No sé si será por herencia cristiana o por cultura democrática, pero lo mismo que quiero para mí, lo quiero para los demás. Y si un día me quedo gagá, no me valgo y no soy útil ni siquiera a mí mismo, para disfrutar una flor o una canción, quiero que me quiten de en medio. Y lo mismo pido para los otros.
Lo que no me parece justo es que los familiares de una persona en estas condiciones tengan que cargar con una vida sin sentido ni futuro, o hagan cargar a la sociedad con el coste de sostenerla ardiendo una llama que ya ni calienta ni alumbra.

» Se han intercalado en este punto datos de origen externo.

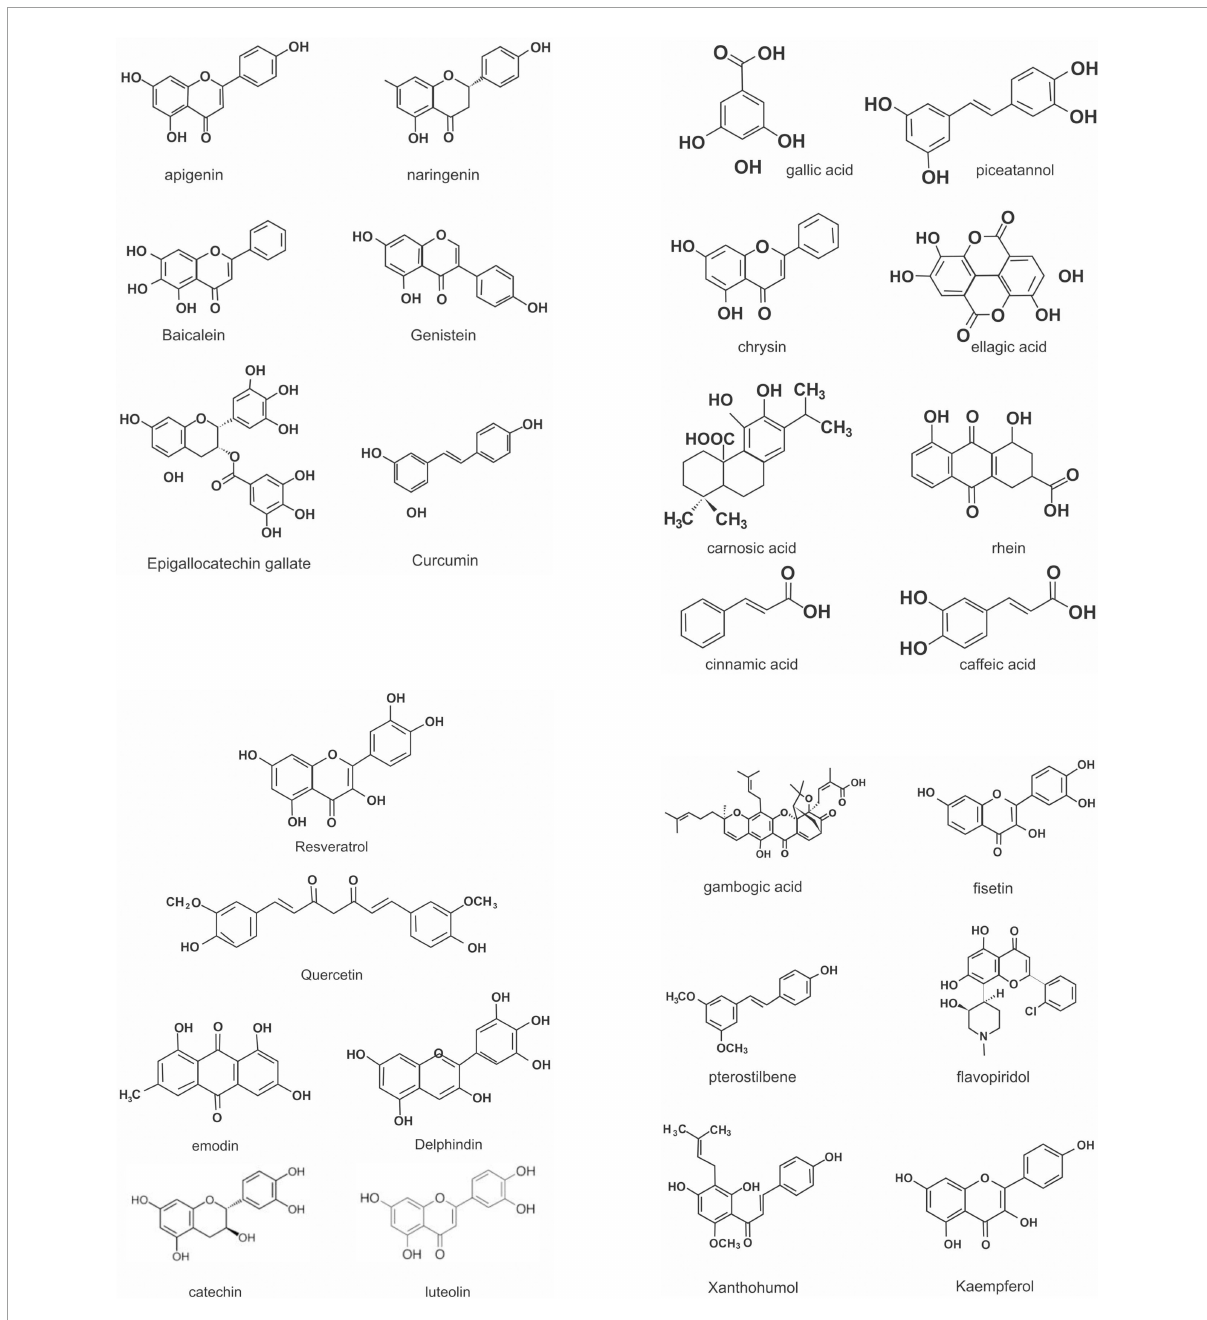
FIGURE2 Chemical structures of some polyphenols.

La muerte, amigos, está sobrevalorada. Tenemos que exigir más esfuerzo y más gasto cuando la vida tiene algún sentido, pero aunque nos gastásemos el presupuesto entero en sanidad, nos seguiríamos muriendo igual, más marchitos, más inútiles, más tarde y más caro, pero nos seguiríamos muriendo.
Dedicar los recursos del sistema a mantener con vida a personas que seguramente no lo desean es una crueldad y una irresponsabilidad. Es necesario que, cuanto antes, se imponga el testamento vital y se aclaren las circunstancias en las que cada cual quiere dejar de ser atendido, o ayudado a morir dignamente. Es necesario que la legislación se adapte a esta nueva realidad degenerativa que nos ha traído el aumento de la esperanza de vida.
Semejante decisión no puede quedar en manos de los familiares ni puede esperar al último momento: igual que es obligatorio tener el DNI a cierta edad, tiene que ser obligatorio tomar la decisión de qué hacen con nosotros en según qué casos. Existen protocolos médicos que describen cada situación y cada cual puede y debe poner su barrera donde mejor le parezca.
Por honradez, por dignidad. Por ahorro incluso.
Personalmente, me parecería repugnante que, sin remedio ni esperanza, se gastasen en mí los cien mil euros que podrían gastase en otra persona.
¿A vosotros no?
Pues hablemos claro: ya que no vamos a vivir para siempre, más nos vale no morir demasiado tarde. A veces la solidaridad es también y sobre todo eso.